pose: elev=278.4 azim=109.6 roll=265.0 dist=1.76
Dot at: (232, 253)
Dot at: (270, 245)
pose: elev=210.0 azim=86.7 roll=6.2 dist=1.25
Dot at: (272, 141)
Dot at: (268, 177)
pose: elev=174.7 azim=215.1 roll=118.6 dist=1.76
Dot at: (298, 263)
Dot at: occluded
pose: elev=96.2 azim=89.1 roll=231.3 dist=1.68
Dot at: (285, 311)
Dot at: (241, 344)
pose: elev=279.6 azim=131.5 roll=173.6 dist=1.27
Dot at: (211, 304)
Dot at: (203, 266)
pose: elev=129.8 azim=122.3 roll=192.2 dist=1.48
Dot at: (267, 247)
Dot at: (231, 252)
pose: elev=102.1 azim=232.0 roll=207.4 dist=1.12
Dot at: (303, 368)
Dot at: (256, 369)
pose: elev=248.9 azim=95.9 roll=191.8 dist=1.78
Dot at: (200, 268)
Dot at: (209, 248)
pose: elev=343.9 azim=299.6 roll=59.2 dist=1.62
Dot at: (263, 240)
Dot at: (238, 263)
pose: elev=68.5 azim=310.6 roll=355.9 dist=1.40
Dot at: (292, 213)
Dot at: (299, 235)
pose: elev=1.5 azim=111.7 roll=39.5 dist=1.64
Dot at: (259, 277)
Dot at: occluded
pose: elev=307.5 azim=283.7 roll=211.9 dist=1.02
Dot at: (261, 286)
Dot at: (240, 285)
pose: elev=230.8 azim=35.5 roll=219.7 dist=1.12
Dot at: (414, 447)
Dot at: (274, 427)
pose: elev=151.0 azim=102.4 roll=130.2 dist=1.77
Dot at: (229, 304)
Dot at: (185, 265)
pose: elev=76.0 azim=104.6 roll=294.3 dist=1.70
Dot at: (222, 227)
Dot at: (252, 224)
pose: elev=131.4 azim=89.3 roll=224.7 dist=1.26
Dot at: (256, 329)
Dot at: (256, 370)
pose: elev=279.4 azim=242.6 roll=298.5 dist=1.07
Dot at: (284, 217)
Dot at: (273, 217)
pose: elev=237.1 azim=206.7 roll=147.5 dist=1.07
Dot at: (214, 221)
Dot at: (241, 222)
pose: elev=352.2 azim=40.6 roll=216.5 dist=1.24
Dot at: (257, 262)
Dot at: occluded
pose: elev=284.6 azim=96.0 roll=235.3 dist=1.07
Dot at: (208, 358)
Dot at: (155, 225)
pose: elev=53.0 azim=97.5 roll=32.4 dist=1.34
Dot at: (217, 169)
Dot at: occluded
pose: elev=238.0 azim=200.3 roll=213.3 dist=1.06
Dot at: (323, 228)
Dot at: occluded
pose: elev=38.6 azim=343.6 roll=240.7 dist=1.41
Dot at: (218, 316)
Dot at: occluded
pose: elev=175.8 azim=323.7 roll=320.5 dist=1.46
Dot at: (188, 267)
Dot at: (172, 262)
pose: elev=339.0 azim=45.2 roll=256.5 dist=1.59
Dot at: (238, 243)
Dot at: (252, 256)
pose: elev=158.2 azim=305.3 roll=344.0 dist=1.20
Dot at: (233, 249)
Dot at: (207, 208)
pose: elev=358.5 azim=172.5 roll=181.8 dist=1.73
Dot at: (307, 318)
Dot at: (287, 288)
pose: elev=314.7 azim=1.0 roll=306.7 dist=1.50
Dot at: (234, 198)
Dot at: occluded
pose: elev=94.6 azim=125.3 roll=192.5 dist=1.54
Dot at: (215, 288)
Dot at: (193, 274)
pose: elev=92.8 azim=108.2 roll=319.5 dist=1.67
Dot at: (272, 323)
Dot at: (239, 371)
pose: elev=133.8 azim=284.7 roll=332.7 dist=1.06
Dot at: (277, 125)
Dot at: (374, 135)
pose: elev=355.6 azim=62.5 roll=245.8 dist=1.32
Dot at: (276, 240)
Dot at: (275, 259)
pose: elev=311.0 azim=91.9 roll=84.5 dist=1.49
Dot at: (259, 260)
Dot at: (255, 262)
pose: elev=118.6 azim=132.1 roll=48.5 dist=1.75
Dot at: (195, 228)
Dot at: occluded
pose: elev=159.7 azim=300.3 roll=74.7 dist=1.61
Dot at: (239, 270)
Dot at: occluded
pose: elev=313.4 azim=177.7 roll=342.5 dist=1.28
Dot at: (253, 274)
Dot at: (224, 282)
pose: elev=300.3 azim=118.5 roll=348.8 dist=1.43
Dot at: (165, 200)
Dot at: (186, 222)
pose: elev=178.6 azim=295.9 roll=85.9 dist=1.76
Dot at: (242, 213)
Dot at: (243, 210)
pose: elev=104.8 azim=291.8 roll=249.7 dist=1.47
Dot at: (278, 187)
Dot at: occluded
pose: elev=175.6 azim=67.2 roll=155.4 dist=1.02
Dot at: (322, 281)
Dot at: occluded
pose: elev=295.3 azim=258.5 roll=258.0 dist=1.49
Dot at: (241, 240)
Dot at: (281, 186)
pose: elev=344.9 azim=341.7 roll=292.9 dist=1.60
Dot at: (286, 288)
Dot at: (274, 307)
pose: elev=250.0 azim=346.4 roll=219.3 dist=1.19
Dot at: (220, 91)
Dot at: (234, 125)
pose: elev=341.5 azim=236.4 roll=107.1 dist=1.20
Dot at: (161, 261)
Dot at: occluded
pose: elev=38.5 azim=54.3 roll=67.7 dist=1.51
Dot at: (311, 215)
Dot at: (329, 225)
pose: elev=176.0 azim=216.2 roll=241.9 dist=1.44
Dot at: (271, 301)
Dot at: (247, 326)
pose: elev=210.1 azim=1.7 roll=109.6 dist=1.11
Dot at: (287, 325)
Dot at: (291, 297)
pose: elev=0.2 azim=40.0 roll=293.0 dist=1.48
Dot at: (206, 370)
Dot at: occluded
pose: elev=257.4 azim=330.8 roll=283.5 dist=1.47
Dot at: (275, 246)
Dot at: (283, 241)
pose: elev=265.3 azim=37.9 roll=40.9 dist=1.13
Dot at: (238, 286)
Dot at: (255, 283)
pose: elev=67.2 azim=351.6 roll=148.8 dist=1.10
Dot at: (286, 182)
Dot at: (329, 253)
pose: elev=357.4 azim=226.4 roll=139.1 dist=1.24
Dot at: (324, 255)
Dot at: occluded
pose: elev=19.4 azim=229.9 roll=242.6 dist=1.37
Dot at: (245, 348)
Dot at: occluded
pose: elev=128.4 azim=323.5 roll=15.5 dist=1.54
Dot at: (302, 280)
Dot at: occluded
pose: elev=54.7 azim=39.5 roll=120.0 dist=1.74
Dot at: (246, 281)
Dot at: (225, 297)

————————

### TO BE DONE:
Transcribe the lines above exactly, everything from the start of the lines down to the line containing "Dot at: (256, 369)", including that line.

### WRITTEN SOLUTION:
pose: elev=278.4 azim=109.6 roll=265.0 dist=1.76
Dot at: (232, 253)
Dot at: (270, 245)
pose: elev=210.0 azim=86.7 roll=6.2 dist=1.25
Dot at: (272, 141)
Dot at: (268, 177)
pose: elev=174.7 azim=215.1 roll=118.6 dist=1.76
Dot at: (298, 263)
Dot at: occluded
pose: elev=96.2 azim=89.1 roll=231.3 dist=1.68
Dot at: (285, 311)
Dot at: (241, 344)
pose: elev=279.6 azim=131.5 roll=173.6 dist=1.27
Dot at: (211, 304)
Dot at: (203, 266)
pose: elev=129.8 azim=122.3 roll=192.2 dist=1.48
Dot at: (267, 247)
Dot at: (231, 252)
pose: elev=102.1 azim=232.0 roll=207.4 dist=1.12
Dot at: (303, 368)
Dot at: (256, 369)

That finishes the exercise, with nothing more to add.